Can we maybe forget for a second that this is the big 'Gay Cowboy' movie? The publicity that Brokeback Mountain has gotten because of the concept has done the movie a lot of good, propelling it into the spotlights and making it a truckload of money, but the movie deserves to be judged on it's own merits, which it has plenty. Brokeback Mountain is an honest, tender movie about two people struggling with their love for each other in a world that does not accept even the thought that such a love could exist.
Ennis Del Mar (Heath Ledger) and Jack Twist (Jake Gyllenhaal) are cowboys. They don't go around shooting people and rescuing damsels in distress, but instead they attend to the core business of cowboying, which is to herd large groups of animals and keep them safe from harm. One summer they work together on a job near Brokeback Mountain, where thousands of sheep have to be taken care of. The boys do their job without much enthusiasm, since they are in this mostly for the money, but all the boredom is broken up when feelings start to develop between the two. Rather deep feelings too, which the two find out when, during one particularly cold night, they crawl up to each other and things happen.
Remember that we are in cowboy country, in the sixties, and feelings between men are something that is generally frowned upon. So when the summer is over and both men go back to their regular lives, they try to forget what happened and concentrate on their wives.

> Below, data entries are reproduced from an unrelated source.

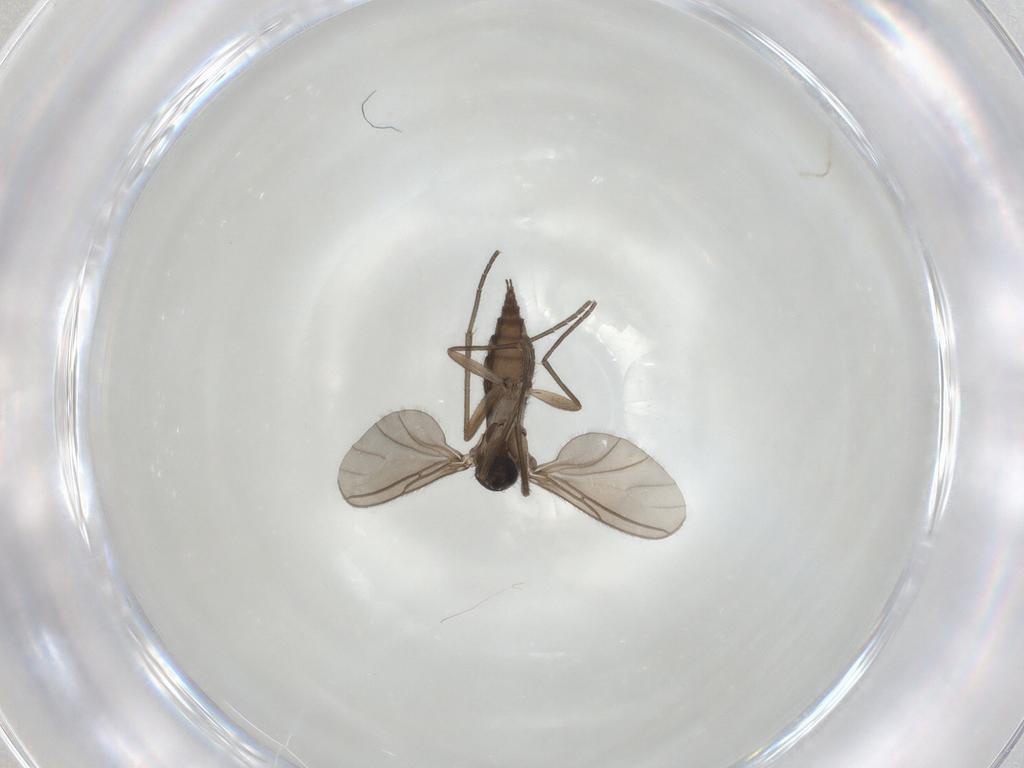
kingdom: Animalia
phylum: Arthropoda
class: Insecta
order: Diptera
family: Sciaridae
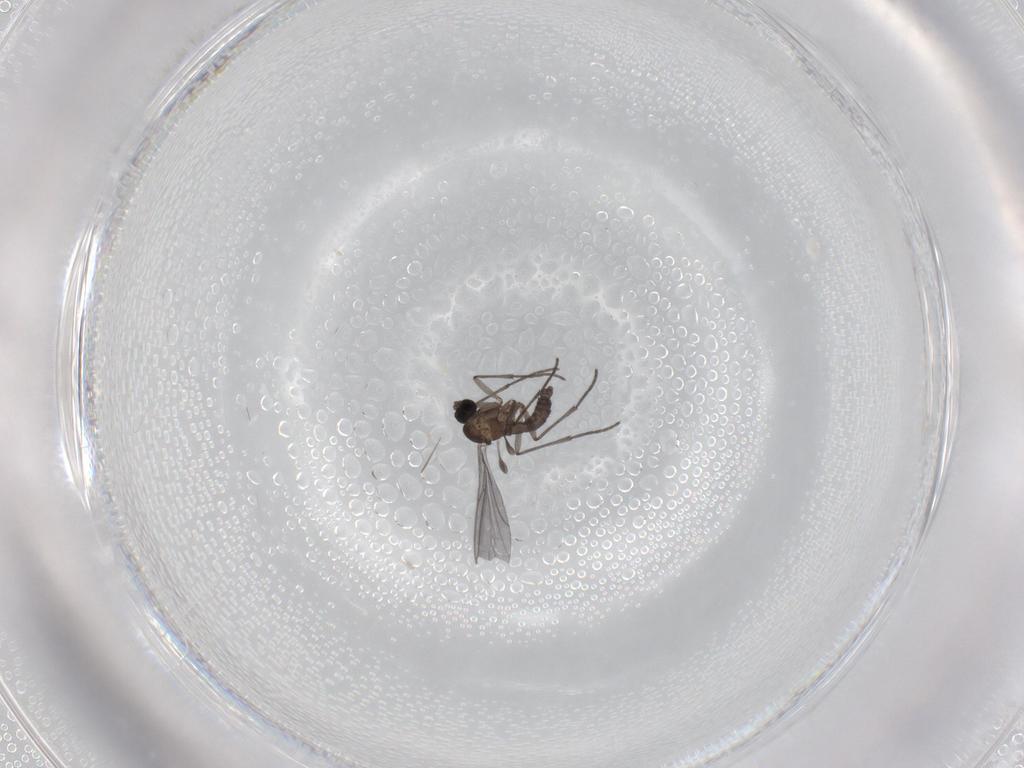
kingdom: Animalia
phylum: Arthropoda
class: Insecta
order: Diptera
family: Sciaridae
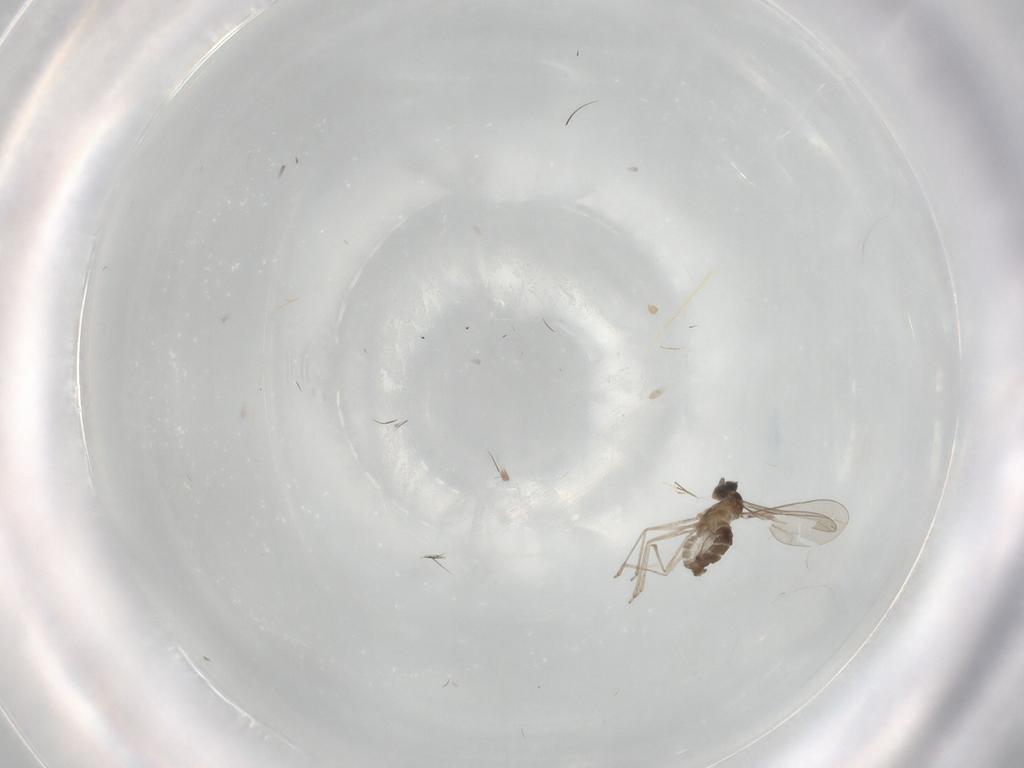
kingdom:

But it's hard to shake the feelings away just like that, and when Jack visits Ennis four years later, when both of them are married with kid(s), those feelings resurface in a big way. They have to face the fact that they are the big love of each others lives, and it is especially Ennis who has big problems with this. He does not want to admit to himself that he is gay, especially not since when he was a kid his father showed him the murdered body of a man who was rumoured to be gay as well. Ennis knows how dangerous it can be to admit a different sexual orientation, and besides, he's married, so why change things? But subsequent visits from Jack only light the fire even higher. Plenty of heartbreaking moments follow, as the two men try to hide their feelings from the rest of the world and try to get to grips with the fact that their love with probably never find be more than an endless yearning for each other.
When Brokeback Mountain started playing at the theater where we watched it, I was most intrigued by Heath Ledger's accent. I'm sure that his southern drawl is authentic, but to me it sounded most like he had a big wad of tobacco in his mouth. In the beginning this bothered me a bit, but it didn't take long. You see, Ledger is so magnetic in his portrayal of Ennis Del Mar that you are willing to forgive him such eccentricities. He is the troubled heart of this movie, a man who just wants to lead a normal, simple life, and who sees this dream shattered when he finds true love in an unexpected (and maybe even unwanted) place. Ennis' feelings for Jack are real and there is no denying that this is one of the most romantic movies out there. Sure, it's a romance between two men, but so what? What could have been gimmicky, is just the engine for what might become one of history's most tragic love stories. Director Ang Lee has done a stellar job with his actors, giving them all the room to develop their characters, and even thought they may have been a little uncomfortable during the more, um, intimate moments, both Ledger and Gyllenhaal give it their all. But it's not just these two men who give great performances, it's also Michelle Williams and Anne Hathaway as the unfulfilled women in the main character's lives. And let's not forget Brokeback Mountain itself. It doesn't happen that often that a location plays such an integral part in a movie, and Brokeback Mountain could easily win the Oscar for Best Location, if such a thing would exist.